Error in implementing selection sort in JavaScript

Question

This code is to implement selection sort in JavaScript. I tried with the array [3,2,1] but it return [1,1,1]; the array [4,5,1,2,7] return [1,1,1,2,7]. I don't know where I went wrong. Please help!

function selectionSort(a) {
  var temp;
  for (let i = 0; i < a.length - 1; i++) {
    cur = a[i];
    for (let j = i + 1; j < a.length; j++) {
      if (a[j] < cur) {
        cur = a[j];
      }
    }
    if (a[i] != cur) {
      temp = cur;
      cur = a[i];
      a[i] = temp;
    }
  }
  return a;
}
console.log(selectionSort([4,5,1,2,7]));

Answer 1

The issue in your selection sort implementation is that you're not swapping the values correctly when you find a smaller element in the inner loop. To fix the issue, you need to swap the elements by storing the current minimum value in a temporary variable and then assigning it to the correct position in the array.

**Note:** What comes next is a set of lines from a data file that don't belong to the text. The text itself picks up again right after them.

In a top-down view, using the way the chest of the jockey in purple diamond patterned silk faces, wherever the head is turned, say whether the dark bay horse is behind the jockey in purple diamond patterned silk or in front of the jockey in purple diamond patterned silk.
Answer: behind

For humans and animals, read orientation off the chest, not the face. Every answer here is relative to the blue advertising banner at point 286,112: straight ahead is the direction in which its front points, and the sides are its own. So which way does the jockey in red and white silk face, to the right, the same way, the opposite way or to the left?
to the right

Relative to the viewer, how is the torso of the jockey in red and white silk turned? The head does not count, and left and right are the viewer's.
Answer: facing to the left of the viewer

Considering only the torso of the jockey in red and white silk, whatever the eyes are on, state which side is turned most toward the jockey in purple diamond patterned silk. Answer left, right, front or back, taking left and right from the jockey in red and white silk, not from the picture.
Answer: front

function selectionSort(a) {
  for (let i = 0; i < a.length - 1; i++) {
    let minIndex = i; // Assume the current index contains the minimum value

    for (let j = i + 1; j < a.length; j++) {
      if (a[j] < a[minIndex]) {
        minIndex = j; // Update the index of the minimum value
      }
    }

    // Swap the elements at minIndex and i
    if (minIndex !== i) {
      let temp = a[i];
      a[i] = a[minIndex];
      a[minIndex] = temp;
    }
  }

  return a;
}

console.log(selectionSort([4, 5, 1, 2, 7]));

Answer 2

use sort function for sorting array function selectionSort(array) { array.sort( function(a,b) { return a-b } ); return array; }